Камера остается на общем плане, справа входит на крупный план голова мужчины с завязанной бинтом шеей. Он похож на уголовника, недавно вернувшегося из тюрьмы. Мужчина подходит к двери, прикрывает створки и выходит из кадра. Мы видим, как в расщелине между створками встает и садится на кровати женщина. От начала фильма и до этого момента весь эпизод был снят одним кадром, который в монтаже был расставлен уже описанной панорамой по стулу, лекарствам и кровати.
Кухня. Стены, криво обложенные кафелем, шатающиеся полы, старая газовая колонка, маленькая раковина и кран. Проволочная горка для сушки посуды, полотенце, в центре кухни замызганное окно, еще один старый венский стул, банки на подоконнике, справа фановая труба и старый темный шкаф.
Алиса Фрейндлих: Я была совершенно ошеломлена декорацией. Они устраивали настоящие подтеки на стенах, гноили воду в лужах. Тарковский считал, что создает атмосферу, а это уже полдела. Он был очень тщателен в разработке каждого кадра. Сам смотрел, как стоит стакан, как мелькает свет и дрожат флакончики на табуретке от проходящего мимо поезда. <…> На съемках все работали чрезвычайно слаженно, видимо, он подбирал себе команду «по группе крови». Только у Рязанова я сталкивалась с такой точностью ансамбля на площадке[501].

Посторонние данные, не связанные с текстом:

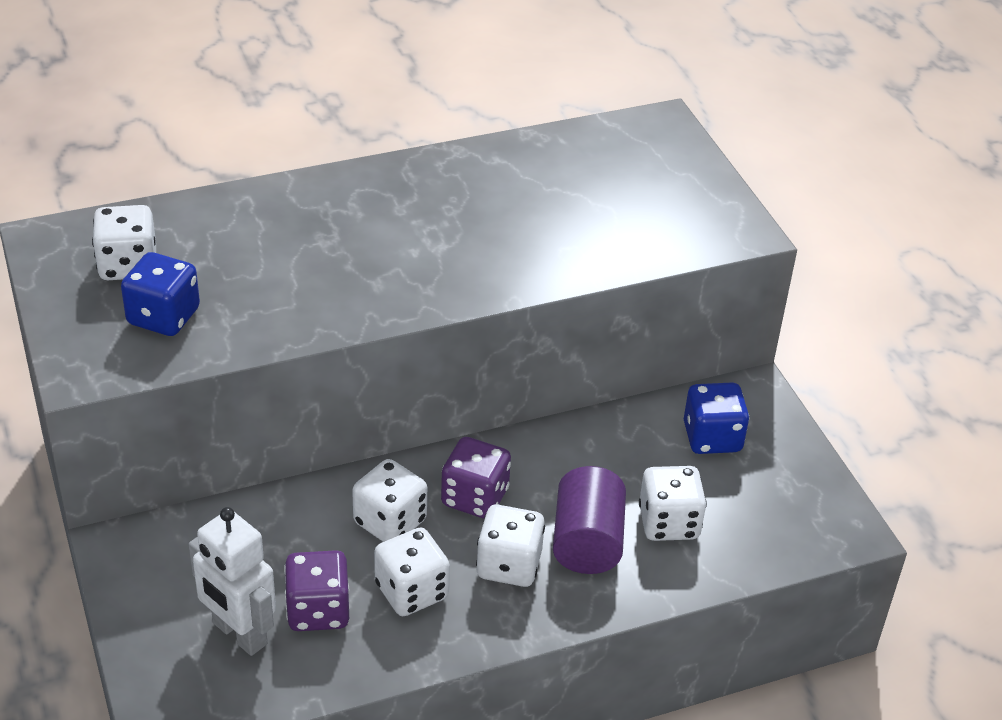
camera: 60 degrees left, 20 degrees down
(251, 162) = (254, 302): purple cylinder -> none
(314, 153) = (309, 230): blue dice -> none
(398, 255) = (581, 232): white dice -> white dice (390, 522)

Я работал и у Рязанова на «Служебном романе», и у Тарковского — на обеих картинах, где она снималась, и для меня эта ее высокая оценка — предмет особой гордости.
Общий план. Сталкер проходит к окну, берет спички, зажигает газовую колонку, открывает кран, начинает чистить зубы. Вспыхивает слабая лампочка, вдруг загорается ярче и перегорает. Еще один постоянно повторяющийся образ Тарковского — перегорающая лампа. Сталкер оглядывается.
У двери стоит жена, пытавшаяся включить свет. В руках она держит металлический бокс для кипячения шприцев. Она идет на камеру и упрекает Сталкера в том, что он взял ее часы, собрался в Зону и совсем не думает о ребенке и о ней.
Сталкер, отвернувшись, чистит зубы, полощет рот, выплевывает воду, вытирает рот полотенцем. Саша, как и на первом «Сталкере», на репетиции стал чистить зубы пальцем. Тарковский, увидев это, улыбнулся. Но тут Александр Княжинский, обычно молчавший, оторвавшись от окуляра, вдруг сказал Тарковскому: «Андрей, а он может зубы щеткой чистить? А то противно как-то это выглядит…» Андрей Арсеньевич без всяких возражений согласился, и я выдал Сталкеру зубную щетку. Он идет к окну, где стоит тарелка со вчерашней заветренной яичницей. К нему подходит жена, продолжая его укорять. Он берет с подоконника тарелку с яичницей, начинает есть.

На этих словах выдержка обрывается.